Report all lines of the data below that hold the word "generatori".

----- SUPPLIED DATA -----

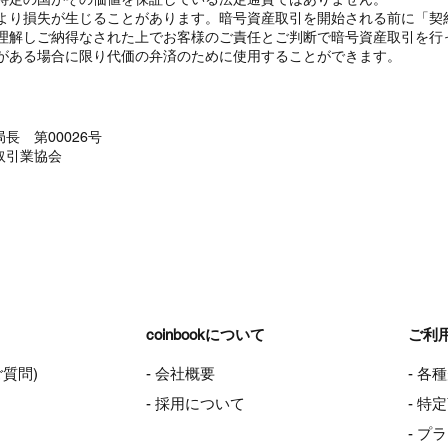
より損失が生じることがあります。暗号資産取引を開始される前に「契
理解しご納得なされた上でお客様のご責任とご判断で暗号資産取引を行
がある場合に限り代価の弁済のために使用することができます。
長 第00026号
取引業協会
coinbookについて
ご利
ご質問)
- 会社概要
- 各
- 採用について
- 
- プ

-----
----- SUPPLIED DATA -----

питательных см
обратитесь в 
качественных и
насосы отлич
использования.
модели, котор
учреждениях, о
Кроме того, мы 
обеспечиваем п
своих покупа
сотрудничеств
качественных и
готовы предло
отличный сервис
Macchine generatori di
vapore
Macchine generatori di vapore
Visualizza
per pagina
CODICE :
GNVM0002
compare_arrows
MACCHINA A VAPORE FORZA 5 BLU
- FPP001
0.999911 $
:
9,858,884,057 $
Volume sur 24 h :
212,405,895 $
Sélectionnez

-----

» **YOUR RESPONSE**:
Macchine generatori di
Macchine generatori di vapore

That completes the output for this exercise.